(Annotated region listings)
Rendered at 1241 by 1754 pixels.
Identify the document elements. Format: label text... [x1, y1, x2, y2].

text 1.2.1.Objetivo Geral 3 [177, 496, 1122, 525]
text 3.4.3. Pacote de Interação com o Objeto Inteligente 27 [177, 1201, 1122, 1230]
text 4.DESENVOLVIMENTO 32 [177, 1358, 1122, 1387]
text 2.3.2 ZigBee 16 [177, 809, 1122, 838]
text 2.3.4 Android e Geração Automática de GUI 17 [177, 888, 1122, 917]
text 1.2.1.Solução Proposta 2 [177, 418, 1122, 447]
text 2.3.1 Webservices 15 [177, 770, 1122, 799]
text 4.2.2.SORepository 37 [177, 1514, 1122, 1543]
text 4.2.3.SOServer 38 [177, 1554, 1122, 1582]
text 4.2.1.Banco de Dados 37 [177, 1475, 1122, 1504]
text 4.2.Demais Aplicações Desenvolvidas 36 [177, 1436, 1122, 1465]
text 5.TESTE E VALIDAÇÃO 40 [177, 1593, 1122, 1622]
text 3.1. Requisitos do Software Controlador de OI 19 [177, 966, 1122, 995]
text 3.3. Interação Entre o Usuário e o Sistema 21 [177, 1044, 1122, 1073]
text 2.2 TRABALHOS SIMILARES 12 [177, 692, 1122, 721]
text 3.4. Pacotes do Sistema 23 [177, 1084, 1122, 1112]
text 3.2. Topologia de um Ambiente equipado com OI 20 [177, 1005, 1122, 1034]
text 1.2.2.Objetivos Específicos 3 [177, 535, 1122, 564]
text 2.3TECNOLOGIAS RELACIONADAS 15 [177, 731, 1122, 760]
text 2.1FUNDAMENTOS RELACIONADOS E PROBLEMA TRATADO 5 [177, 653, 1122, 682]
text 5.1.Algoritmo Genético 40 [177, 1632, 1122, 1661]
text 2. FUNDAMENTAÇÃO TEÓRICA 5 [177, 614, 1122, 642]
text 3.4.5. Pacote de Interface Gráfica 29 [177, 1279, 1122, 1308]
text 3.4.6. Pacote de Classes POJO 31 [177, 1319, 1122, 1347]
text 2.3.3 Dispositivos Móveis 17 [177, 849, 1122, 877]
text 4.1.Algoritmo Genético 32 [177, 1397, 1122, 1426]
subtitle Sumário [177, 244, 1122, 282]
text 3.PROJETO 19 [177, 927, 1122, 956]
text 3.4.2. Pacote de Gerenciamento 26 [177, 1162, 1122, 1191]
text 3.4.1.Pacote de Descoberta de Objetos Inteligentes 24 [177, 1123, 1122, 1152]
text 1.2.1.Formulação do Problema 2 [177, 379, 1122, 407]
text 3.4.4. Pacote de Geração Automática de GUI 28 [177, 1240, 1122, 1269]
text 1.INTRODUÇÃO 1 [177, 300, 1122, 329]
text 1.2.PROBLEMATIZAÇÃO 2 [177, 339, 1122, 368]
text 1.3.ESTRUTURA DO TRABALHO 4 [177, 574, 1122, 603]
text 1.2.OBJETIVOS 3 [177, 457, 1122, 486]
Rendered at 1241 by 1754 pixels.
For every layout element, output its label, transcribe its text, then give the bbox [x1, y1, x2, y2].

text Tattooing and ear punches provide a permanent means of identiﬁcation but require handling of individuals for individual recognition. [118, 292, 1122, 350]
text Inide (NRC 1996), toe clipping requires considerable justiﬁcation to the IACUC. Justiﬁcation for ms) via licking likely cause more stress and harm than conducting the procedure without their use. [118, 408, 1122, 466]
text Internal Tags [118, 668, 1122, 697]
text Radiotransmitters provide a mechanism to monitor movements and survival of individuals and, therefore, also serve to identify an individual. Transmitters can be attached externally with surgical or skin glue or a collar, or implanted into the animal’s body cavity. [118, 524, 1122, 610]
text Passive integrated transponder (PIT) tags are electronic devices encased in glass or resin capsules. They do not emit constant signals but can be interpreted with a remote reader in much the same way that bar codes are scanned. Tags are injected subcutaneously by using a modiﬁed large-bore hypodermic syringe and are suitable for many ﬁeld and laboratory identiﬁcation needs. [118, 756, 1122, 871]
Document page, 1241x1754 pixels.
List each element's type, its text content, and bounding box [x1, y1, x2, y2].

- _Directions_: Reproduce every line of the annotated region listings above, character for character.

- _Full output_:
Rendered at 1241 by 1754 pixels.
Identify the document elements. Format: label text... [x1, y1, x2, y2].

text 1.2.1.Objetivo Geral 3 [177, 496, 1122, 525]
text 3.4.3. Pacote de Interação com o Objeto Inteligente 27 [177, 1201, 1122, 1230]
text 4.DESENVOLVIMENTO 32 [177, 1358, 1122, 1387]
text 2.3.2 ZigBee 16 [177, 809, 1122, 838]
text 2.3.4 Android e Geração Automática de GUI 17 [177, 888, 1122, 917]
text 1.2.1.Solução Proposta 2 [177, 418, 1122, 447]
text 2.3.1 Webservices 15 [177, 770, 1122, 799]
text 4.2.2.SORepository 37 [177, 1514, 1122, 1543]
text 4.2.3.SOServer 38 [177, 1554, 1122, 1582]
text 4.2.1.Banco de Dados 37 [177, 1475, 1122, 1504]
text 4.2.Demais Aplicações Desenvolvidas 36 [177, 1436, 1122, 1465]
text 5.TESTE E VALIDAÇÃO 40 [177, 1593, 1122, 1622]
text 3.1. Requisitos do Software Controlador de OI 19 [177, 966, 1122, 995]
text 3.3. Interação Entre o Usuário e o Sistema 21 [177, 1044, 1122, 1073]
text 2.2 TRABALHOS SIMILARES 12 [177, 692, 1122, 721]
text 3.4. Pacotes do Sistema 23 [177, 1084, 1122, 1112]
text 3.2. Topologia de um Ambiente equipado com OI 20 [177, 1005, 1122, 1034]
text 1.2.2.Objetivos Específicos 3 [177, 535, 1122, 564]
text 2.3TECNOLOGIAS RELACIONADAS 15 [177, 731, 1122, 760]
text 2.1FUNDAMENTOS RELACIONADOS E PROBLEMA TRATADO 5 [177, 653, 1122, 682]
text 5.1.Algoritmo Genético 40 [177, 1632, 1122, 1661]
text 2. FUNDAMENTAÇÃO TEÓRICA 5 [177, 614, 1122, 642]
text 3.4.5. Pacote de Interface Gráfica 29 [177, 1279, 1122, 1308]
text 3.4.6. Pacote de Classes POJO 31 [177, 1319, 1122, 1347]
text 2.3.3 Dispositivos Móveis 17 [177, 849, 1122, 877]
text 4.1.Algoritmo Genético 32 [177, 1397, 1122, 1426]
subtitle Sumário [177, 244, 1122, 282]
text 3.PROJETO 19 [177, 927, 1122, 956]
text 3.4.2. Pacote de Gerenciamento 26 [177, 1162, 1122, 1191]
text 3.4.1.Pacote de Descoberta de Objetos Inteligentes 24 [177, 1123, 1122, 1152]
text 1.2.1.Formulação do Problema 2 [177, 379, 1122, 407]
text 3.4.4. Pacote de Geração Automática de GUI 28 [177, 1240, 1122, 1269]
text 1.INTRODUÇÃO 1 [177, 300, 1122, 329]
text 1.2.PROBLEMATIZAÇÃO 2 [177, 339, 1122, 368]
text 1.3.ESTRUTURA DO TRABALHO 4 [177, 574, 1122, 603]
text 1.2.OBJETIVOS 3 [177, 457, 1122, 486]
Rendered at 1241 by 1754 pixels.
For every layout element, output its label, transcribe its text, then give the bbox [x1, y1, x2, y2].

text Tattooing and ear punches provide a permanent means of identiﬁcation but require handling of individuals for individual recognition. [118, 292, 1122, 350]
text Inide (NRC 1996), toe clipping requires considerable justiﬁcation to the IACUC. Justiﬁcation for ms) via licking likely cause more stress and harm than conducting the procedure without their use. [118, 408, 1122, 466]
text Internal Tags [118, 668, 1122, 697]
text Radiotransmitters provide a mechanism to monitor movements and survival of individuals and, therefore, also serve to identify an individual. Transmitters can be attached externally with surgical or skin glue or a collar, or implanted into the animal’s body cavity. [118, 524, 1122, 610]
text Passive integrated transponder (PIT) tags are electronic devices encased in glass or resin capsules. They do not emit constant signals but can be interpreted with a remote reader in much the same way that bar codes are scanned. Tags are injected subcutaneously by using a modiﬁed large-bore hypodermic syringe and are suitable for many ﬁeld and laboratory identiﬁcation needs. [118, 756, 1122, 871]
Document page, 1241x1754 pixels.
List each element's type, its text content, and bounding box [x1, y1, x2, y2].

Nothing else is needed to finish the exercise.